Search code examples

hyperparameter tuning in sklearn using RandomizedSearchCV taking lot of time

I am dealing with a data set consists of 13 features and 550068 rows. I did k-fold cross validation and selected k value as 10, and then selected the best model which has least root mean square error in my case the model is Gradient boosting regressor. Then I did hyperparameter tuning here is my code:

from sklearn.ensemble GradientBoostingRegressor
gradientboost = GradientBoostingRegressor(n_estimators = 300)
from sklearn.model_selection import RandomizedSearchCV
loss = ['ls', 'lad', 'huber']
n_estimators = [100, 500, 900, 1100, 1500]
max_depth = [2, 3, 5, 10, 15]
min_samples_leaf = [1, 2, 4, 6, 8] 
min_samples_split = [2, 4, 6, 10]
max_features = ['auto', 'sqrt', 'log2', None]

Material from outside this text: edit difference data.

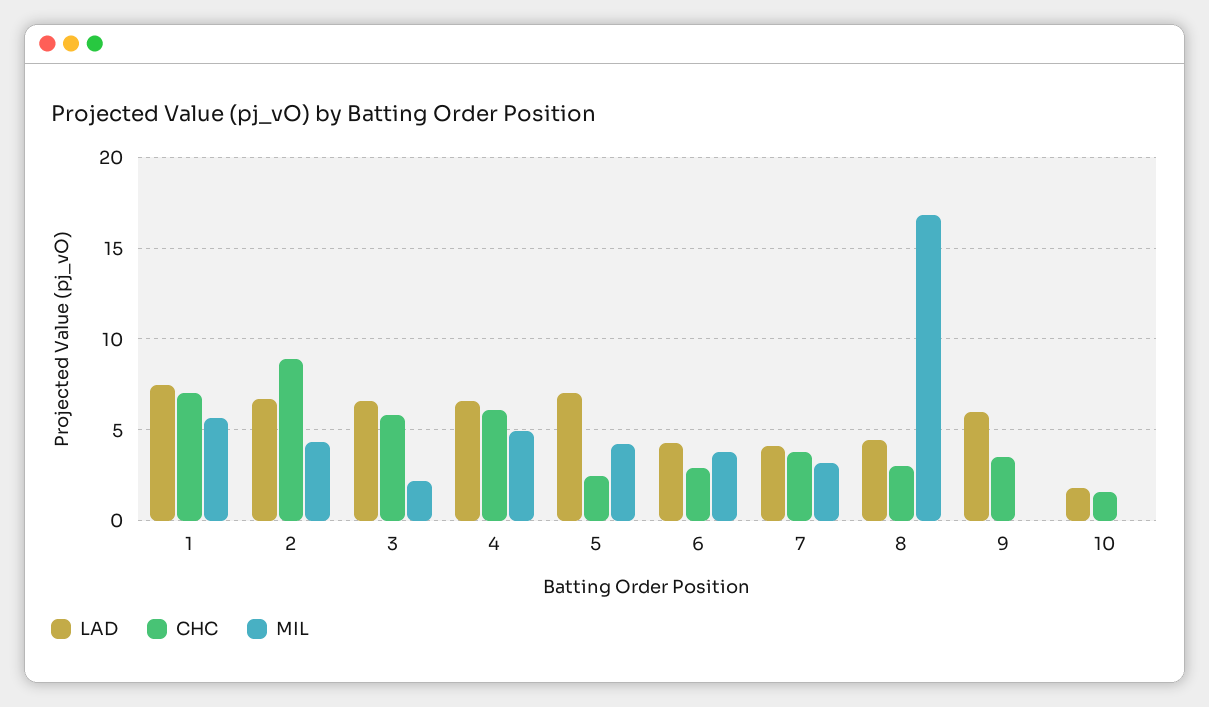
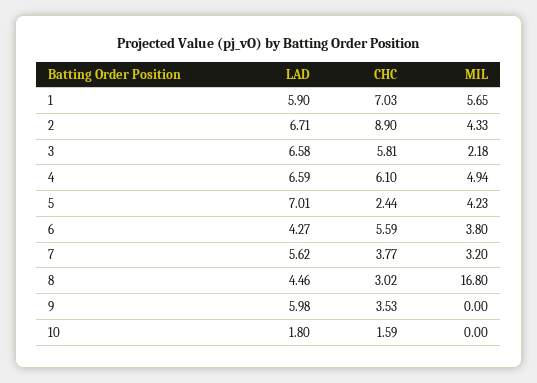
  {
    "LAD": {
-     "1": 7.5,
+     "1": 5.9,
      "2": 6.71,
      "3": 6.58,
      "4": 6.59,
      "5": 7.01,
      "6": 4.27,
-     "7": 4,
+     "7": 5.62,
      "8": 4.46,
      "9": 5.98,
      "10": 1.8
    },
    "CHC": {
      "1": 7.03,
      "2": 8.9,
      "3": 5.81,
      "4": 6.1,
      "5": 2.44,
-     "6": 3,
+     "6": 5.59,
      "7": 3.77,
      "8": 3.02,
      "9": 3.53,
      "10": 1.59
    },
    "MIL": {
      "1": 5.65,
      "2": 4.33,
      "3": 2.18,
      "4": 4.94,
      "5": 4.23,
      "6": 3.8,
      "7": 3.2,
      "8": 16.8,
      "9": 0,
      "10": 0
    }
  }

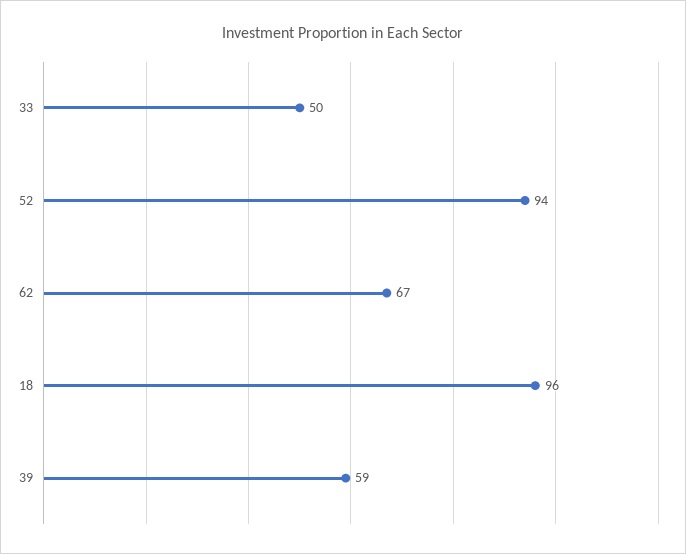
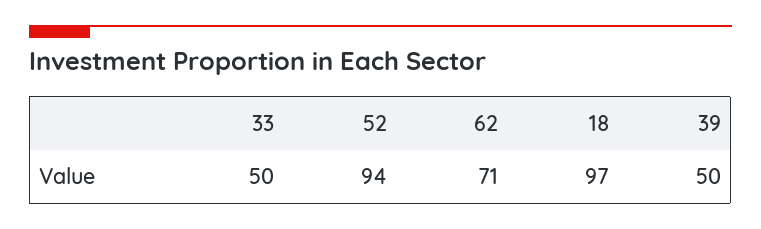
  {
    "33": 50,
    "52": 94,
-   "62": 67,
+   "62": 71,
-   "18": 96,
+   "18": 97,
-   "39": 59
+   "39": 50
  }

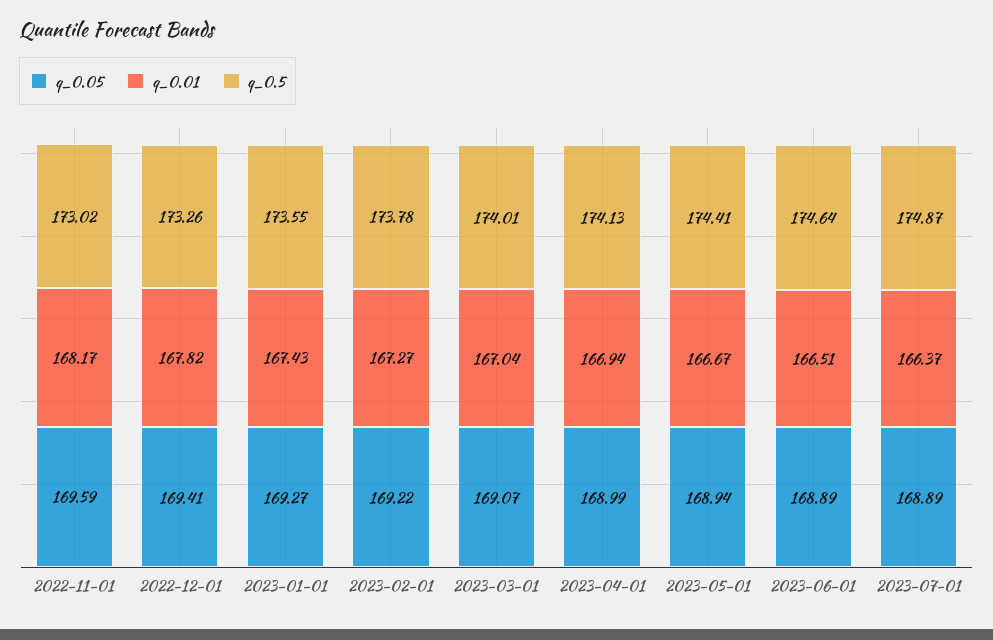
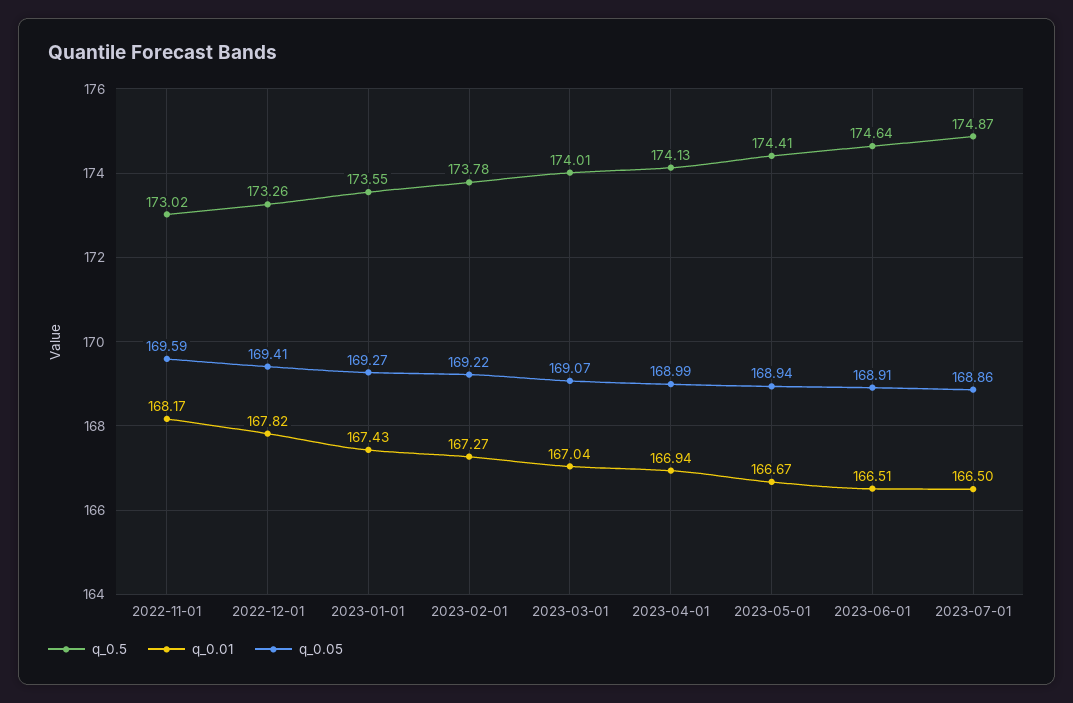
  {
    "q_0.05": {
      "2022-11-01": 169.59,
      "2022-12-01": 169.41,
      "2023-01-01": 169.27,
      "2023-02-01": 169.22,
      "2023-03-01": 169.07,
      "2023-04-01": 168.99,
      "2023-05-01": 168.94,
-     "2023-06-01": 168.89,
+     "2023-06-01": 168.91,
-     "2023-07-01": 168.89
+     "2023-07-01": 168.86
    },
    "q_0.01": {
      "2022-11-01": 168.17,
      "2022-12-01": 167.82,
      "2023-01-01": 167.43,
      "2023-02-01": 167.27,
      "2023-03-01": 167.04,
      "2023-04-01": 166.94,
      "2023-05-01": 166.67,
      "2023-06-01": 166.51,
-     "2023-07-01": 166.37
+     "2023-07-01": 166.5
    },
    "q_0.5": {
      "2022-11-01": 173.02,
      "2022-12-01": 173.26,
      "2023-01-01": 173.55,
      "2023-02-01": 173.78,
      "2023-03-01": 174.01,
      "2023-04-01": 174.13,
      "2023-05-01": 174.41,
      "2023-06-01": 174.64,
      "2023-07-01": 174.87
    }
  }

# Define the grid of hyperparameters to search
hyperparameter_grid = {'loss': loss,
    'n_estimators': n_estimators,
    'max_depth': max_depth,
    'min_samples_leaf': min_samples_leaf,
    'min_samples_split': min_samples_split,
    'max_features': max_features}

# Set up the random search with 4-fold cross validation
random_cv = RandomizedSearchCV(estimator=gradientboost,
            cv=4, n_iter=50,
            scoring = 'neg_mean_absolute_error',n_jobs = 4,
            verbose = 5, 
            return_train_score = True,

its taking a lot of time for hyperparameter tuning it almost took 48 hours but not yet completed.I tried different different n_jobs and n_iters and cv values but the process is not speeding up.enter image description here.I also divided my dataset into 5 equal parts and tried parameter tuning on single part

dataframe_splits = np.array_split(dataframe, 5)
features = dataframe_splits[0].drop(columns= 
['Purchase','User_ID', 'Product_ID'])
target = dataframe_splits[0]['Purchase']

But it is not working. It's taking a lot of time for single part also. I am using windows10 os and processor intel i5 7th generation.can any one help me to figure out this problem. Thanks in advance.

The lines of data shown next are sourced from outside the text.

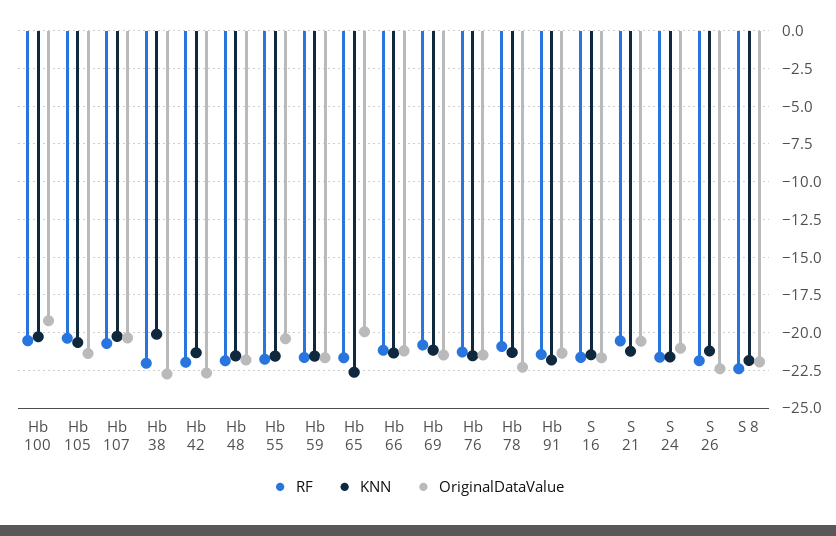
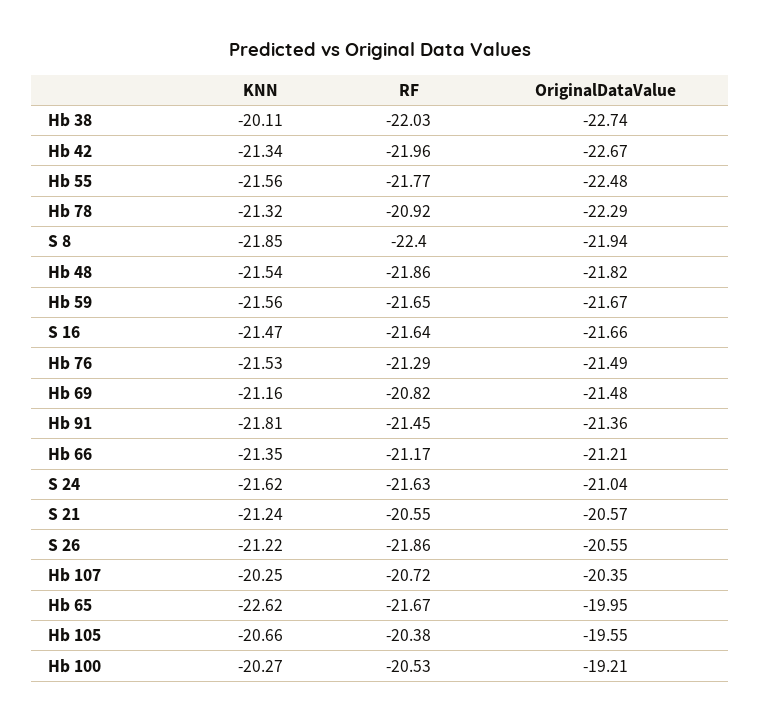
  {
    "RF": {
      "Hb 100": -20.53,
      "Hb 105": -20.38,
      "Hb 107": -20.72,
      "Hb 38": -22.03,
      "Hb 42": -21.96,
      "Hb 48": -21.86,
      "Hb 55": -21.77,
      "Hb 59": -21.65,
      "Hb 65": -21.67,
      "Hb 66": -21.17,
      "Hb 69": -20.82,
      "Hb 76": -21.29,
      "Hb 78": -20.92,
      "Hb 91": -21.45,
      "S 16": -21.64,
      "S 21": -20.55,
      "S 24": -21.63,
      "S 26": -21.86,
      "S 8": -22.4
    },
    "KNN": {
      "Hb 100": -20.27,
      "Hb 105": -20.66,
      "Hb 107": -20.25,
      "Hb 38": -20.11,
      "Hb 42": -21.34,
      "Hb 48": -21.54,
      "Hb 55": -21.56,
      "Hb 59": -21.56,
      "Hb 65": -22.62,
      "Hb 66": -21.35,
      "Hb 69": -21.16,
      "Hb 76": -21.53,
      "Hb 78": -21.32,
      "Hb 91": -21.81,
      "S 16": -21.47,
      "S 21": -21.24,
      "S 24": -21.62,
      "S 26": -21.22,
      "S 8": -21.85
    },
    "OriginalDataValue": {
      "Hb 100": -19.21,
-     "Hb 105": -21.5,
+     "Hb 105": -19.55,
      "Hb 107": -20.35,
      "Hb 38": -22.74,
      "Hb 42": -22.67,
      "Hb 48": -21.82,
-     "Hb 55": -20.5,
+     "Hb 55": -22.48,
      "Hb 59": -21.67,
      "Hb 65": -19.95,
      "Hb 66": -21.21,
      "Hb 69": -21.48,
      "Hb 76": -21.49,
      "Hb 78": -22.29,
      "Hb 91": -21.36,
      "S 16": -21.66,
      "S 21": -20.57,
      "S 24": -21.04,
-     "S 26": -22.5,
+     "S 26": -20.55,
      "S 8": -21.94
    }
  }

  • It's a combination of couple of things:

    • having half a million samples,
    • using gradient boosting with lot's of ensembles,
    • having a big search grid generally
    • doing 10 fold k validation.

    Training such thing on a local machine will not get you far. If you are not training a production grade model(but more like a side or university project), try these things:

    • make your sample much smaller (say 10k samples),
    • try to get a good understanding of what each hyperpameter does and how gradient boosting works. For example in your grid the loss function you use is not going make such a huge difference, whereas you are missing a very important parameter 'learning_rate'. Same goes for 'max_features' - 'auto' and 'none' do the same thing essentially, and it's a good idea to try to experiment with some floats there.
    • tune less parameters. Currently you are sampling 50 out of 3 * 5 * 5 * 5 * 4 * 4 = 6000 possible combinations. You could start with a smaller grid (say 100/200 possible combinations) and sample less combinations, see what parameters make the biggest change and then try to fine tune them, couple at a time, but not all at a time. The most expensive parameter there is 'n_estimators', since it puts 'n_estimators' trees together into an ensemble to form a full model. Finding an approx number of estimators that are on the edge of 'bias/variance' trade-off first and then putting it into the grid would be a good start.
    • decrease the number of k to 8 or even 5, this should reduce the running time drastically straight away.

    If you are doing it for a production scale and want to use the whole dataset, you would need to get some extra powerful computational resources, such as a Virtual Machine and/or use a different package for training gradient boosted trees, such as xgboost or LightGBM. Both of those should support GPU training, so if you have a CUDA GPU you can use it as well.